Don't get me wrong, I'm not saying that a (partially) isolated/virtualized working environment is 'unworkable' but trying to convince everyone but the IT dept. of this, is something else.

Getting their personal information, internal memos, company secrets, etc splattered all over the internet tends to be a strong motivation to tighten things up. It is one of the stated goals of some parts of the antisec movement too, making some of these companies get their heads screwed on straight. Then again, we could take this "new idea" to its extreme. Assume they're able to access everything. So take everything sensitive completely off of the servers and shut the firewall off. After all, they're already in, right?

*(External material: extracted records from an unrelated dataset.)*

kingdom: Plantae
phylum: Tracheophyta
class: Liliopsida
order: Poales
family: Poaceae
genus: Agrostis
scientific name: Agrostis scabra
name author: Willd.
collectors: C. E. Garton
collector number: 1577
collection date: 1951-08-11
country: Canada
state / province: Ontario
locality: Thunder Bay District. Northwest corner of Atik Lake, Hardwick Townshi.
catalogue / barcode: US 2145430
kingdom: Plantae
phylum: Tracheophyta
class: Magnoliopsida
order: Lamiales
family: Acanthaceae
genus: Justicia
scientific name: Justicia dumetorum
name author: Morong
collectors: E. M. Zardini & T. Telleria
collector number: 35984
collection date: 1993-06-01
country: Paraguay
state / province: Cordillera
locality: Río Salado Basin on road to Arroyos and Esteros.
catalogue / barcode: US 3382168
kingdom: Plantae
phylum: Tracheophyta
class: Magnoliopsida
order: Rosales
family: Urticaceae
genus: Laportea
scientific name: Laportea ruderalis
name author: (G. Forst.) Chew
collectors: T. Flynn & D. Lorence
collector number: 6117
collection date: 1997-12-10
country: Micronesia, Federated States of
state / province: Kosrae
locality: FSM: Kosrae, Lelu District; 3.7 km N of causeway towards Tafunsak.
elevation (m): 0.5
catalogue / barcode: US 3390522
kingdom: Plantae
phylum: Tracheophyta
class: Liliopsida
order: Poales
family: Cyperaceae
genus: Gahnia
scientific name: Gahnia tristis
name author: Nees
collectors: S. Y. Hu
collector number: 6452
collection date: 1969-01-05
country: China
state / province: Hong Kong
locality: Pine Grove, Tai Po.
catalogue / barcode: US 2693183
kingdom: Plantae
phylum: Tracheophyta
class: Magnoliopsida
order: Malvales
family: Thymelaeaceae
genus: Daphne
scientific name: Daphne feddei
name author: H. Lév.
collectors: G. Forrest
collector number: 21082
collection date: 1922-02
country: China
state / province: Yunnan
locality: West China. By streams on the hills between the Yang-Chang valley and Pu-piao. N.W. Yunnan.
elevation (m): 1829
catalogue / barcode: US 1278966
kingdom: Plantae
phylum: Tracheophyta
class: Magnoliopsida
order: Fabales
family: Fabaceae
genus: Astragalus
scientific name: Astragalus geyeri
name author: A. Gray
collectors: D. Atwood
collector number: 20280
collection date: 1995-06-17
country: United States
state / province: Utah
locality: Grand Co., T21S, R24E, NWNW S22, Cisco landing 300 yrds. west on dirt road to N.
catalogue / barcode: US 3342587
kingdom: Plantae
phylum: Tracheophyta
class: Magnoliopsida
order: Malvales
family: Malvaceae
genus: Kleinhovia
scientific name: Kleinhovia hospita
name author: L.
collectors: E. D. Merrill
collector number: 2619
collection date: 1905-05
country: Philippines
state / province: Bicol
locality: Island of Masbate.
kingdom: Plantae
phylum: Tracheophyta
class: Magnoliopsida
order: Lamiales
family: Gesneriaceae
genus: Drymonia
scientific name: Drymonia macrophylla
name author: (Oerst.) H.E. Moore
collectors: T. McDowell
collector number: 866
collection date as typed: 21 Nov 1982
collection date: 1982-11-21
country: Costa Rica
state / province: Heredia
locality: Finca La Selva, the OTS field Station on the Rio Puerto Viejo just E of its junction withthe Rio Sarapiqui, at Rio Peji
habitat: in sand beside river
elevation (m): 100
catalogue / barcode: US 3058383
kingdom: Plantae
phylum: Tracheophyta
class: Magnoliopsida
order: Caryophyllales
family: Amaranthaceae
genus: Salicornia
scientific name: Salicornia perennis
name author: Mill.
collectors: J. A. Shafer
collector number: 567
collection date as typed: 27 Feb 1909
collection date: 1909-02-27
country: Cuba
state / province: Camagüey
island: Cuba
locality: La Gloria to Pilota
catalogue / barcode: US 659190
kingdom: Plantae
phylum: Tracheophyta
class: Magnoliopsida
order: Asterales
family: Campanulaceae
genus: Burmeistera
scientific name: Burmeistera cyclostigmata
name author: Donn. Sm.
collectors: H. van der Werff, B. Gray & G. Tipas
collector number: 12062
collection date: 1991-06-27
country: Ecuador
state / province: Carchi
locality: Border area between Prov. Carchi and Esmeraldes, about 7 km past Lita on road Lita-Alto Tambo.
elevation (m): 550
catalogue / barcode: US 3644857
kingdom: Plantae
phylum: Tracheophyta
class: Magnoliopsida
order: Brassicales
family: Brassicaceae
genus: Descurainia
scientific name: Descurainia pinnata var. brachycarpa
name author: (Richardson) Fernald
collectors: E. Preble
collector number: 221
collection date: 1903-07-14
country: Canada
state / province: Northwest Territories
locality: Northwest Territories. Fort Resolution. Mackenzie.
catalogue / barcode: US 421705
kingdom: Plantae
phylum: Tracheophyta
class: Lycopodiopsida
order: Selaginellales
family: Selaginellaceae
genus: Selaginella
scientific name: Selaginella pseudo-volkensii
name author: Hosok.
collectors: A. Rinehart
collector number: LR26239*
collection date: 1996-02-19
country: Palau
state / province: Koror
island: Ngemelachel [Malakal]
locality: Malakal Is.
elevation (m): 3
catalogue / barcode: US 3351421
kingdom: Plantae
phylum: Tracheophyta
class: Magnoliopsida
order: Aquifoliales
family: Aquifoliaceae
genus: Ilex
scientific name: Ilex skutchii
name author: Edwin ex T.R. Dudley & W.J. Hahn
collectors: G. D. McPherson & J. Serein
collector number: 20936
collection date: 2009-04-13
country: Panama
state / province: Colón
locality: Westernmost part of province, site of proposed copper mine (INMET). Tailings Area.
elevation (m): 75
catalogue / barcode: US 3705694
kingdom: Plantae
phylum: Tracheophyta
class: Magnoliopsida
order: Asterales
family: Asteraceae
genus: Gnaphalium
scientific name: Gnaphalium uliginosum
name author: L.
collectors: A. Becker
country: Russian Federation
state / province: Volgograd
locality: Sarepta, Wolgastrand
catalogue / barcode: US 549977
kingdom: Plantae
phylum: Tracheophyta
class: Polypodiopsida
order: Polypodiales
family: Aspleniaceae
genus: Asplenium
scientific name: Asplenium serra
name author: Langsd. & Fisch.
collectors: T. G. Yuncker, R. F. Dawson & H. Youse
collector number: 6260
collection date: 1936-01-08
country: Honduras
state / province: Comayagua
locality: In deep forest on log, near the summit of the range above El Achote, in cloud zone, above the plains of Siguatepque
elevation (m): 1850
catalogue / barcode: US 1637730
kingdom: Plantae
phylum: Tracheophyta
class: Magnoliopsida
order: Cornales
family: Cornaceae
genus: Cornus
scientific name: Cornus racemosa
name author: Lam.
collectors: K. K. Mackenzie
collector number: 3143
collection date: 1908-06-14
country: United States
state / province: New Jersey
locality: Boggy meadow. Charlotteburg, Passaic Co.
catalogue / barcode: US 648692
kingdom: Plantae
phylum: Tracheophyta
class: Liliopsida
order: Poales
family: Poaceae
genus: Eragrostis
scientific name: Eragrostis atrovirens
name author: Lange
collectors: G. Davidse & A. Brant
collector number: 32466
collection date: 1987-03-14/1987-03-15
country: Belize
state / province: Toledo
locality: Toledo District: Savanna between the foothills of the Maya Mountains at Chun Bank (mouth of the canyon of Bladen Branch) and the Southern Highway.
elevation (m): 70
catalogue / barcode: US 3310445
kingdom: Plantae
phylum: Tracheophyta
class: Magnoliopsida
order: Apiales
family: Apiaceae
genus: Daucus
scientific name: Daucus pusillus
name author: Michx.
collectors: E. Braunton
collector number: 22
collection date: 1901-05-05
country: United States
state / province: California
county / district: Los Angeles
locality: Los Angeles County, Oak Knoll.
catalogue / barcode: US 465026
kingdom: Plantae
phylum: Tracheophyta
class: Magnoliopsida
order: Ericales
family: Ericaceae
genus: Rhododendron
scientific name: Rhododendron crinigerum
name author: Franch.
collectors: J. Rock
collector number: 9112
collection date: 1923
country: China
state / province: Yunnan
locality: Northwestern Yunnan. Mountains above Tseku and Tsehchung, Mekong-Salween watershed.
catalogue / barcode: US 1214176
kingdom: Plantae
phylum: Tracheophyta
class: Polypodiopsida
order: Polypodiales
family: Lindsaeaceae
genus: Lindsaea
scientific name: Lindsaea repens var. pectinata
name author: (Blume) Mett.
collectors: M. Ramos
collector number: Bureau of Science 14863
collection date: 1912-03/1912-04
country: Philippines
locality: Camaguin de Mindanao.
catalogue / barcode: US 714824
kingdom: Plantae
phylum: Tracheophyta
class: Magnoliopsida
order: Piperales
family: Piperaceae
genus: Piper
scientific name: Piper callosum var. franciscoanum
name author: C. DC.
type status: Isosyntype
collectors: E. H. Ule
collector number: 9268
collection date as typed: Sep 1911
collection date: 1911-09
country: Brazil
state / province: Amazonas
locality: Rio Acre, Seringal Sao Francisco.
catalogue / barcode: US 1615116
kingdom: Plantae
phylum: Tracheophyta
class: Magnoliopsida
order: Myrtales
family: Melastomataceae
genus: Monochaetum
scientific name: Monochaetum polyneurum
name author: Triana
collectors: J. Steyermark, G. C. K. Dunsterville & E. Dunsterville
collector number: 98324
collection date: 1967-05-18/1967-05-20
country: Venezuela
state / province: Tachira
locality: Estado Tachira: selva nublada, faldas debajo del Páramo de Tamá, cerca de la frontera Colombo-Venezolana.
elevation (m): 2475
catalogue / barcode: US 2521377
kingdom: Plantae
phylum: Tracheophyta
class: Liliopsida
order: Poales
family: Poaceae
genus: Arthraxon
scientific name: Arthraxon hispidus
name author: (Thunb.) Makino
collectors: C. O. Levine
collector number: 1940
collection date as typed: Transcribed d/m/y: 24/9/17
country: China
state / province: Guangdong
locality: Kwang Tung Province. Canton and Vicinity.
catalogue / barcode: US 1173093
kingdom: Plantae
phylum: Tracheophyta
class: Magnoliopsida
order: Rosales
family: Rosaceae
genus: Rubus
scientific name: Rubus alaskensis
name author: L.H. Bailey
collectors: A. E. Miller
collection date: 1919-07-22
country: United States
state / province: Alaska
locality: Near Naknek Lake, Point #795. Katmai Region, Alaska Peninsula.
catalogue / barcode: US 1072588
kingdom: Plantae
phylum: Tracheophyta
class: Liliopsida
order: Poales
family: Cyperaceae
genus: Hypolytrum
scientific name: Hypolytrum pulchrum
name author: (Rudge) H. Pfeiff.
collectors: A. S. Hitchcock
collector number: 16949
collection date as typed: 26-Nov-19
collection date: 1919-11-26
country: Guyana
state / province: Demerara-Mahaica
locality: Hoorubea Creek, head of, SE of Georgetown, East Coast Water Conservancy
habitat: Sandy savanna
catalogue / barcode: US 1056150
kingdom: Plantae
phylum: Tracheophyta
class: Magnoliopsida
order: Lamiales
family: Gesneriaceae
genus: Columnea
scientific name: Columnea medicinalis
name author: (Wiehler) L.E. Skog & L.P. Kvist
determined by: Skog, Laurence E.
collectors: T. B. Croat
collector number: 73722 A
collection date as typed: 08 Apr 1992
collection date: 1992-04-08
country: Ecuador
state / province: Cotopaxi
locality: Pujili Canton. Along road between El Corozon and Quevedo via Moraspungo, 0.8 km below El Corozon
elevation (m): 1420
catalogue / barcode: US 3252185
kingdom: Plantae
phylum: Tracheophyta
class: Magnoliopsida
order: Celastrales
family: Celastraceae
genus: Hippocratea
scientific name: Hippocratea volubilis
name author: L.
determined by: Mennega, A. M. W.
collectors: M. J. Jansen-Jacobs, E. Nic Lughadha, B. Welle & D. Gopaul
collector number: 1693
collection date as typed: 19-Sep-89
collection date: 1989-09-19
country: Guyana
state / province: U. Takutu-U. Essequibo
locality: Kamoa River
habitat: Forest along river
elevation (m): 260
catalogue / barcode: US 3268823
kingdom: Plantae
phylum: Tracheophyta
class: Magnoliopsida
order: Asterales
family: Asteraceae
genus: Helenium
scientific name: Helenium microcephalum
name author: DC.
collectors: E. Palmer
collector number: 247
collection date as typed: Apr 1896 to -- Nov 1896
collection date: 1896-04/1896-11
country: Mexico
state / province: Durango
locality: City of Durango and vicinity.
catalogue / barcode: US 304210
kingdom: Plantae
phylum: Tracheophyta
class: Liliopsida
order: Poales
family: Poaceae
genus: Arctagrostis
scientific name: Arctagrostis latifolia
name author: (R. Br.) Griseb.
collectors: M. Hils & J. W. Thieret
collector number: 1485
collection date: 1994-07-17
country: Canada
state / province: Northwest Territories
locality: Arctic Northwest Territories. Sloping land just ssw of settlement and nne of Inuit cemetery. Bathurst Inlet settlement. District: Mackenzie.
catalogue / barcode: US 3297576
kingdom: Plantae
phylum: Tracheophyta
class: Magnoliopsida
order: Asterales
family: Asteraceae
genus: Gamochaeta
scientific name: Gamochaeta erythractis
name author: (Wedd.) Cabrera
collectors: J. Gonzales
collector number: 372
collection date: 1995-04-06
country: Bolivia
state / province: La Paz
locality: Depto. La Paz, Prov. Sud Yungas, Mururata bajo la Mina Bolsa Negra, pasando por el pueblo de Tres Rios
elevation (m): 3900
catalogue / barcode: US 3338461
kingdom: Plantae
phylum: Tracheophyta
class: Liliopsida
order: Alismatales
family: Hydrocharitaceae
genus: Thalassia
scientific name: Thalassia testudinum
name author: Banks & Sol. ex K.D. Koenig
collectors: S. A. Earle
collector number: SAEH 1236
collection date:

HBGary's problem can be summed up in a single word, arrogance, at the top level. Not much different than what happened at Panda. If you're going to brag that you can take these guys down, you better be ready. They obviously weren't. That HBGary example is particularly amazing in that anyone would believe that such a request would have come through e-mail in the first place.

Quote:

Well... one of us has a computer running 98... the other doesn't... so I feel like that should be fairly obvious.

OT and not relevant to business and their servers. That said, yes I do use 98 (DOS too!) but not because I won't let go of the past. I use it because it fits my security policy and does all I need. If I was hooked on past technology, it wouldn't be default-deny, secured by HIPS, and running virtual guest systems.

System age, new ideas vs old technology, etc aside, the primary place we differ AFAICT is in what we expect from an OS and what it should be. For me, an OS is a platform for the users apps and an interface between the user and the hardware. Beyond that, it should stay out of the way. The OS itself should be isolated from the attack surface (the internet in this case), not reliant on it. An OS shouldn't come with a giant sized attack surface and then be bloated with more code to protect that attack surface. As long as MS keeps doing the opposite of these, I won't use it. You tend to trust MS and their "new technologies". I don't. Even if we throw all this out of the equation, I'll reject their new systems on privacy concerns alone.